La Sûreté du Québec envoie un message « inquiétant » et « véritablement troublant » en vue des prochaines élections en affirmant que les méthodes de sécurité des évènements politiques n’ont pas changé depuis l’attentat du Métropolis en 2012, s’alarme le chef parlementaire du Parti québécois, qui reproche au service de police de « protéger son image ».

Le parti de l’opposition réagissait aux révélations de La Presse vendredi matin. Dans le cadre du procès civil intenté par des survivants de l’attentat, le responsable de la sécurité du premier ministre a témoigné sous serment jeudi que la Sûreté du Québec (SQ) maintiendrait « le même » plan de base de sécurité si un parti politique célébrait les élections d’octobre prochain au Métropolis (maintenant le MTELUS).

Pourtant, le 4 septembre 2012, le soir de l’élection de la première ministre Pauline Marois, Denis Blanchette a été assassiné et Dave Courage a été gravement blessé par Richard Henry Bain.

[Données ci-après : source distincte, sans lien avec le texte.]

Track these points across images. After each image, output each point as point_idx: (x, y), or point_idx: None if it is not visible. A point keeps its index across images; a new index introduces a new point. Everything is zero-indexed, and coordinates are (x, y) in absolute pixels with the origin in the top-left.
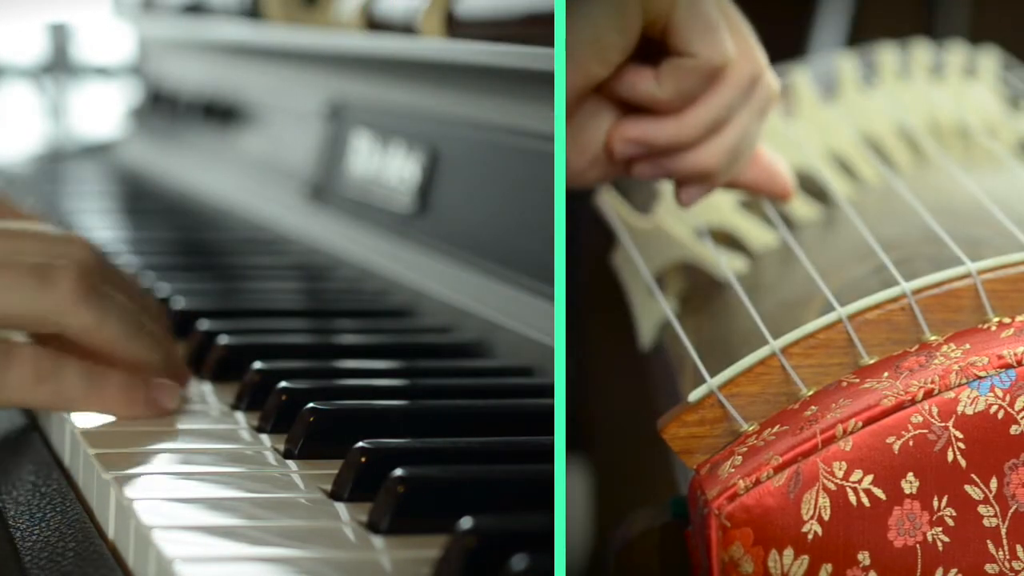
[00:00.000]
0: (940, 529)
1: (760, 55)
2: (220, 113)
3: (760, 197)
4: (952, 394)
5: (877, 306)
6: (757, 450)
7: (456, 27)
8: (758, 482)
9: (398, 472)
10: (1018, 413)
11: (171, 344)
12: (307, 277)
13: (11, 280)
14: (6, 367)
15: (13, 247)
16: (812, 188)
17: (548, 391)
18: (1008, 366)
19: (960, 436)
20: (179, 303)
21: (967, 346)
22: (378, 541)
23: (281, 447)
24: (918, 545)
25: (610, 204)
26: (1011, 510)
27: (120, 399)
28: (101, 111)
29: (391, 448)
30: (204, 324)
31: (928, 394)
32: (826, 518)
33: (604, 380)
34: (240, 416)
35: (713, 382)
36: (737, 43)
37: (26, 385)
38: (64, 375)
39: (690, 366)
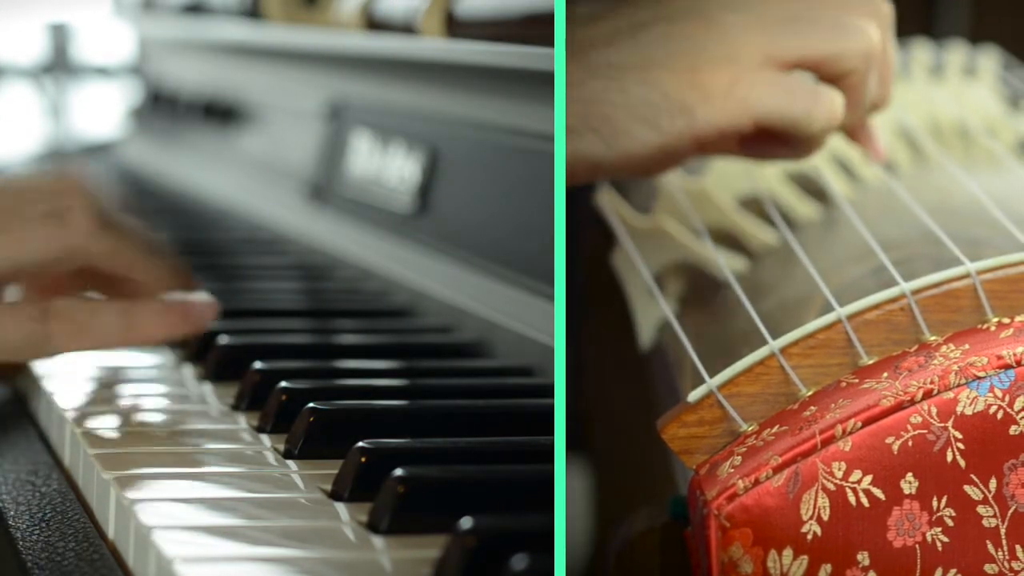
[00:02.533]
0: (939, 529)
1: None
2: (220, 113)
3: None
4: (951, 394)
5: (876, 306)
6: (756, 450)
7: (456, 27)
8: (757, 482)
9: (398, 472)
10: (1017, 413)
11: (182, 269)
12: (307, 277)
13: (31, 230)
14: (47, 324)
15: (21, 199)
16: (812, 188)
17: (548, 391)
18: (1007, 366)
19: (959, 436)
20: None
21: (966, 346)
22: (378, 541)
23: (281, 447)
24: (917, 545)
25: (610, 204)
26: (1010, 510)
27: (159, 324)
28: (101, 111)
29: (391, 448)
30: None
31: (927, 394)
32: (825, 518)
33: (604, 380)
34: (240, 416)
35: (712, 382)
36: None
37: (70, 336)
38: (101, 318)
39: (690, 366)
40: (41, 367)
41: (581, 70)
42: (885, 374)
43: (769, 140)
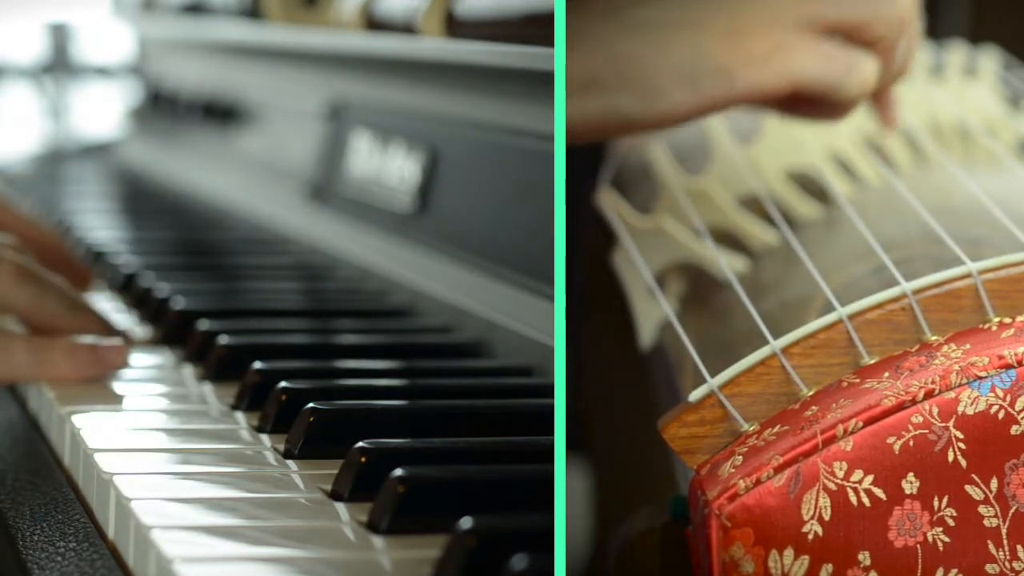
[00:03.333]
0: (940, 529)
1: None
2: (220, 113)
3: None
4: (952, 394)
5: (878, 306)
6: (757, 450)
7: (456, 27)
8: (759, 482)
9: (398, 472)
10: (1018, 413)
11: (107, 320)
12: (307, 277)
13: None
14: None
15: None
16: (813, 188)
17: (548, 391)
18: (1008, 366)
19: (960, 436)
20: (179, 303)
21: (967, 346)
22: (378, 541)
23: (281, 447)
24: (918, 545)
25: (610, 204)
26: (1011, 510)
27: (68, 363)
28: (101, 111)
29: (391, 448)
30: (204, 324)
31: (928, 394)
32: (826, 518)
33: (604, 380)
34: (240, 416)
35: (713, 382)
36: None
37: None
38: (13, 349)
39: (690, 366)
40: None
41: (614, 27)
42: (886, 374)
43: (803, 102)
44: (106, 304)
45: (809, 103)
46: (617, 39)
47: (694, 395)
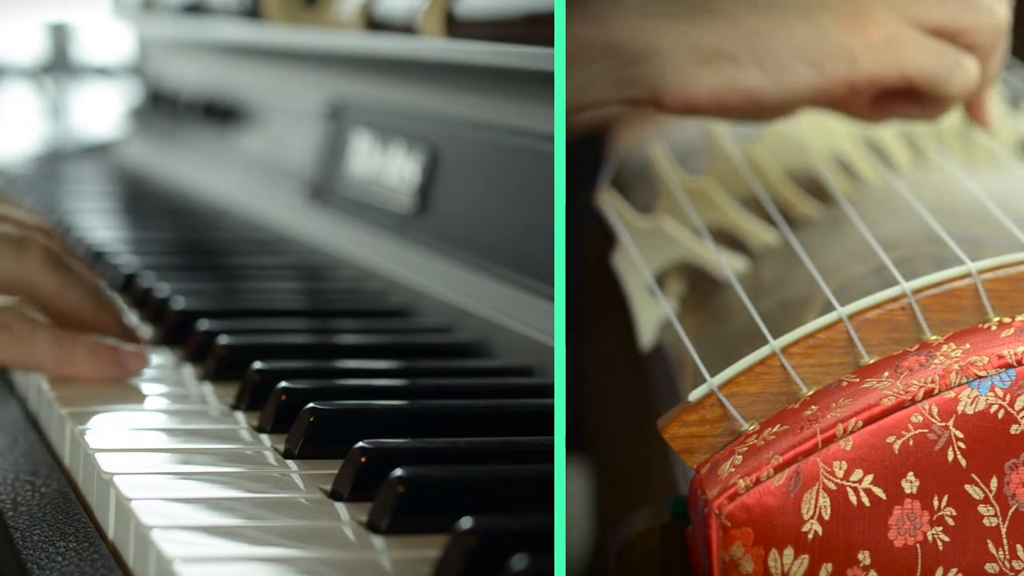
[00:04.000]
0: (940, 529)
1: None
2: (220, 113)
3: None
4: (952, 394)
5: (877, 306)
6: (757, 449)
7: (456, 27)
8: (758, 481)
9: (398, 472)
10: (1018, 413)
11: (126, 317)
12: (307, 277)
13: None
14: None
15: None
16: (813, 188)
17: (548, 391)
18: (1008, 366)
19: (960, 436)
20: (179, 303)
21: (967, 346)
22: (378, 541)
23: (281, 447)
24: (918, 545)
25: (610, 204)
26: (1011, 510)
27: (89, 362)
28: (101, 111)
29: (391, 448)
30: (204, 324)
31: (928, 394)
32: (826, 518)
33: (604, 380)
34: (240, 416)
35: (713, 381)
36: None
37: (2, 344)
38: (37, 338)
39: (690, 366)
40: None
41: (743, 5)
42: (886, 373)
43: (902, 98)
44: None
45: (910, 100)
46: (746, 15)
47: (694, 395)
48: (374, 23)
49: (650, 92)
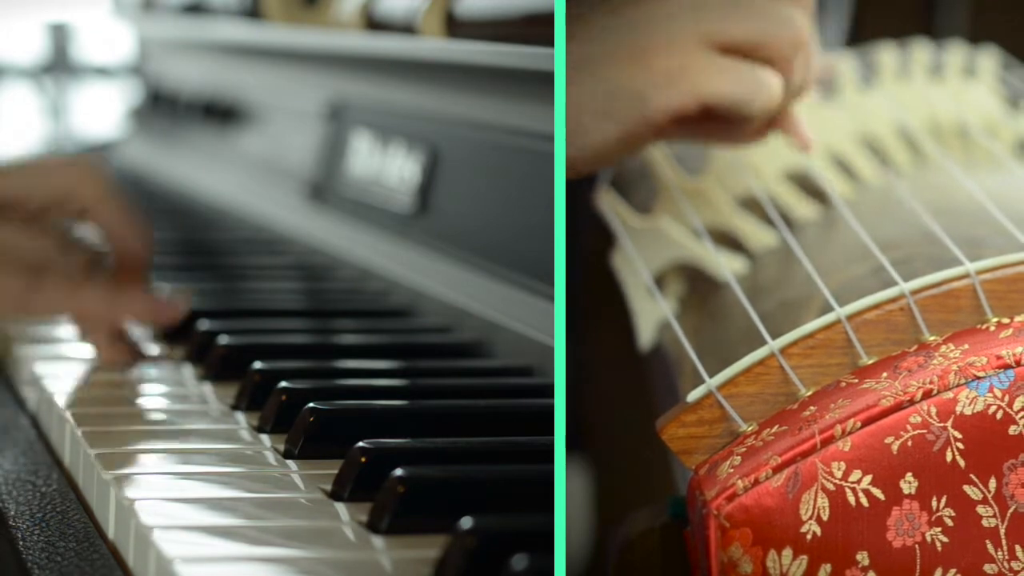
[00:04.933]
0: (939, 529)
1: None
2: (220, 113)
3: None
4: (951, 394)
5: (876, 306)
6: (756, 450)
7: (456, 27)
8: (757, 482)
9: (398, 472)
10: (1017, 413)
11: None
12: (307, 277)
13: (52, 166)
14: (40, 278)
15: (50, 156)
16: (812, 188)
17: (548, 391)
18: (1007, 366)
19: (959, 436)
20: None
21: (966, 346)
22: (378, 541)
23: (281, 447)
24: (917, 545)
25: (610, 204)
26: (1010, 510)
27: (140, 309)
28: (101, 111)
29: (391, 448)
30: (204, 324)
31: (927, 394)
32: (825, 518)
33: (604, 380)
34: (240, 416)
35: (712, 382)
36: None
37: (57, 297)
38: (90, 288)
39: (689, 366)
40: (42, 367)
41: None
42: (884, 374)
43: (709, 123)
44: None
45: (716, 123)
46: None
47: (692, 395)
48: (374, 23)
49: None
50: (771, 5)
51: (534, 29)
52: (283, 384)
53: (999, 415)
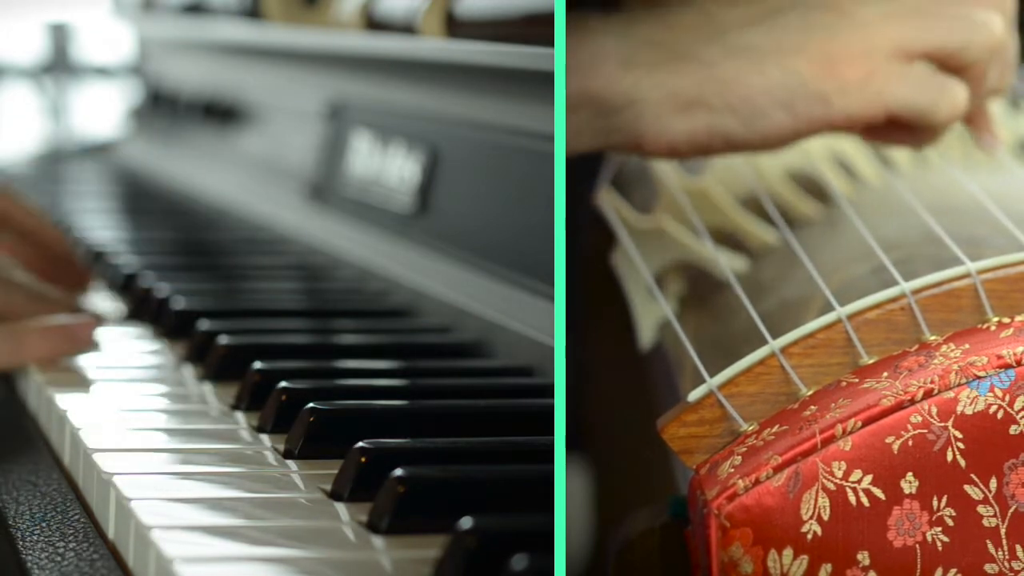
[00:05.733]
0: (939, 529)
1: None
2: (220, 113)
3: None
4: (952, 394)
5: (877, 306)
6: (756, 450)
7: (456, 27)
8: (757, 482)
9: (398, 472)
10: (1017, 413)
11: (72, 297)
12: (307, 277)
13: None
14: None
15: None
16: (812, 188)
17: (548, 391)
18: (1007, 366)
19: (959, 436)
20: (179, 303)
21: (966, 346)
22: (378, 541)
23: (281, 447)
24: (917, 545)
25: (610, 204)
26: (1011, 510)
27: (44, 343)
28: (101, 111)
29: (391, 448)
30: (204, 324)
31: (928, 394)
32: (825, 518)
33: (604, 380)
34: (240, 416)
35: (713, 382)
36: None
37: None
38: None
39: (690, 366)
40: (42, 367)
41: (718, 50)
42: (885, 374)
43: (894, 128)
44: (106, 304)
45: (900, 129)
46: (721, 61)
47: (693, 395)
48: (374, 23)
49: (631, 139)
50: (967, 10)
51: (534, 29)
52: (283, 384)
53: (1000, 415)
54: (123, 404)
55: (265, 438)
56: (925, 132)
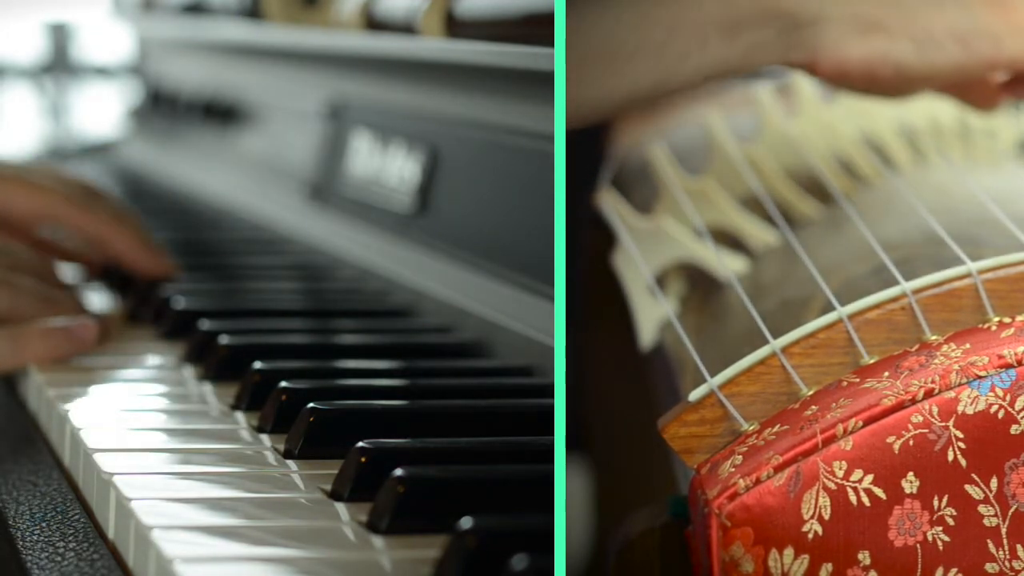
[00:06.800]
0: (940, 529)
1: None
2: (220, 113)
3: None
4: (952, 394)
5: (877, 306)
6: (757, 449)
7: (456, 27)
8: (758, 481)
9: (398, 472)
10: (1018, 413)
11: (76, 299)
12: (307, 277)
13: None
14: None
15: None
16: (813, 188)
17: (548, 391)
18: (1008, 366)
19: (960, 436)
20: (179, 303)
21: (967, 346)
22: (378, 541)
23: (281, 447)
24: (918, 545)
25: (610, 204)
26: (1011, 510)
27: (43, 345)
28: (101, 111)
29: (391, 448)
30: (204, 324)
31: (928, 394)
32: (826, 517)
33: (604, 380)
34: (240, 416)
35: (713, 381)
36: None
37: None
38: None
39: (690, 366)
40: (42, 368)
41: None
42: (886, 373)
43: (1018, 83)
44: (105, 304)
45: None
46: None
47: (694, 395)
48: (374, 23)
49: (809, 56)
50: None
51: (534, 29)
52: (283, 384)
53: (1000, 414)
54: (123, 404)
55: (265, 438)
56: None
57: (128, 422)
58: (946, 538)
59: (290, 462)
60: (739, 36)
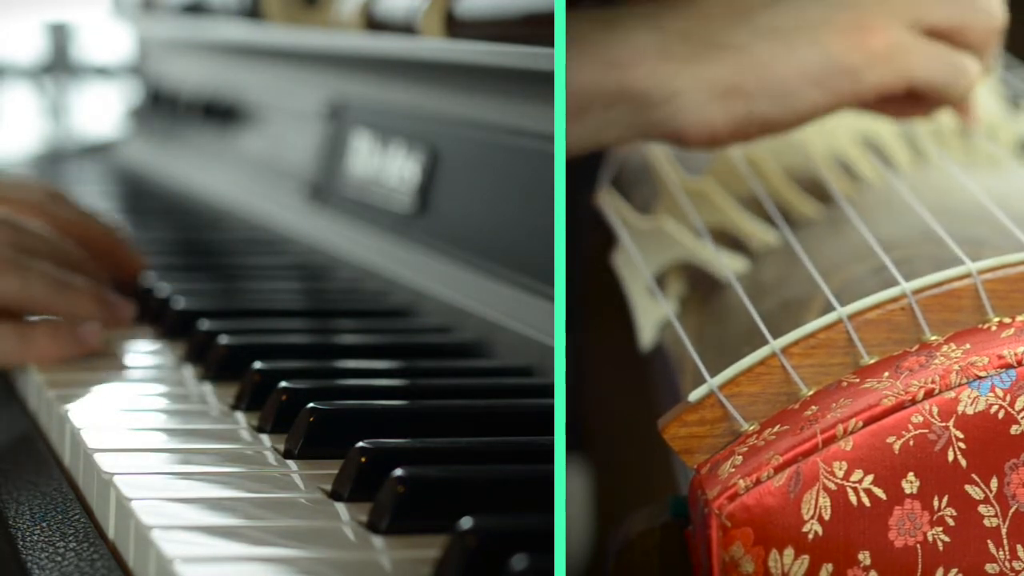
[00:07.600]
0: (940, 529)
1: None
2: (220, 113)
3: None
4: (952, 394)
5: (877, 306)
6: (757, 450)
7: (456, 27)
8: (758, 482)
9: (398, 472)
10: (1018, 413)
11: (101, 288)
12: (307, 277)
13: None
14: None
15: None
16: (813, 188)
17: (548, 391)
18: (1008, 366)
19: (960, 436)
20: (179, 303)
21: (967, 346)
22: (378, 541)
23: (281, 447)
24: (918, 545)
25: (610, 204)
26: (1011, 510)
27: (52, 344)
28: (101, 111)
29: (391, 448)
30: (204, 324)
31: (928, 394)
32: (827, 518)
33: (604, 380)
34: (240, 416)
35: (713, 382)
36: None
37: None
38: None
39: (690, 366)
40: (42, 368)
41: (746, 34)
42: (886, 374)
43: (903, 100)
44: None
45: (910, 101)
46: (752, 44)
47: (694, 395)
48: (374, 23)
49: (672, 132)
50: None
51: (534, 29)
52: (283, 384)
53: (1001, 415)
54: (123, 404)
55: (265, 438)
56: (932, 104)
57: (128, 422)
58: (946, 538)
59: (290, 462)
60: (586, 116)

Aucun policier n’était vraisemblablement présent derrière la salle de spectacle pour lui barrer le chemin. Si son fusil ne s’était pas enrayé, un véritable carnage aurait eu lieu.

« Le plan de sécurité de base va être le même. […] La recette, c’est la même de 2012 à 2022. […] On applique les mêmes méthodes », a témoigné le lieutenant Pierre Bertrand, responsable de l’unité de protection rapprochée des dignitaires de la SQ. Son équipe protégera les quatre principaux chefs de parti pendant la campagne électorale, l’automne prochain.

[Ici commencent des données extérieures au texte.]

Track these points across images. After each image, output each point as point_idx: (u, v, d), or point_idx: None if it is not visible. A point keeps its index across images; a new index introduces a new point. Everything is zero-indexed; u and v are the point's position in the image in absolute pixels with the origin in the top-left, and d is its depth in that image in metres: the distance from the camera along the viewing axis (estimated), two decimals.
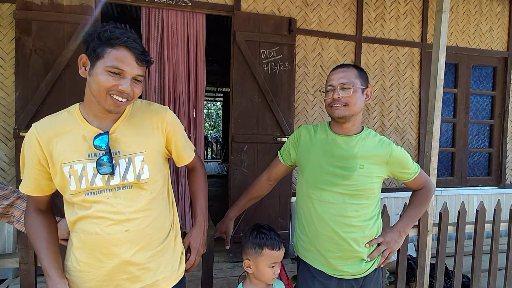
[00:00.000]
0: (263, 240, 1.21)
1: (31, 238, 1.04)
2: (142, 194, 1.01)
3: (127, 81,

PHOTO JACQUES BOISSINOT, ARCHIVES LA PRESSE CANADIENNE

Joël Arseneau, chef parlementaire du Parti québécois

Cette position de la SQ « déçoit » et « inquiète » le Parti québécois (PQ). « J’aurais plutôt pensé qu’avec un certain recul, la SQ puisse admettre que ces évènements étaient absolument inadmissibles et inexcusables, qu’il y avait eu des failles majeures dans la sécurité assurée à la nouvelle première ministre, et que fort de l’examen des circonstances, on ait amélioré nos pratiques », soutient en entrevue Joël Arseneau, chef parlementaire du PQ.

Non seulement il y a eu mort d’homme, mais un « carnage » a été évité de peu, rappelle l’élu. Dans ce contexte, que la SQ dise que « tout a été fait dans les règles de l’art et qu’on n’a pas amélioré les pratiques, c’est véritablement troublant », insiste-t-il.

« On a une société encore plus polarisée qu’en 2012. Lorsque les émotions sont à fleur de peau, comme au sortir d’une pandémie, et qu’on a une campagne électorale qui s’en vient, on veut que la Sûreté du Québec, dans ses pratiques, soit à la fine pointe des méthodes d’intervention, alors que là, le message est plutôt inquiétant », conclut Joël Arseneau.

Témoignage du lieutenant Bertrand

Le lieutenant Bertrand témoignait jeudi au palais de justice de Montréal à la suite d’une requête des médias, dont La Presse, visant à contester une demande de huis clos et de non-publication réclamée par le Procureur général du Québec pour protéger de nombreux éléments touchant les mesures de sécurité en 2012.

Quatre survivants de l’attentat poursuivent la SQ et le Service de police de la Ville de Montréal pour les dommages subis en raison de la sécurité déficiente ce soir-là. Ils réclament chacun 125 000 $.

Le bureau de la ministre de la Sécurité publique, Geneviève Guilbault, n’avait pas répondu à notre demande d’entrevue vendredi en fin d’après-midi.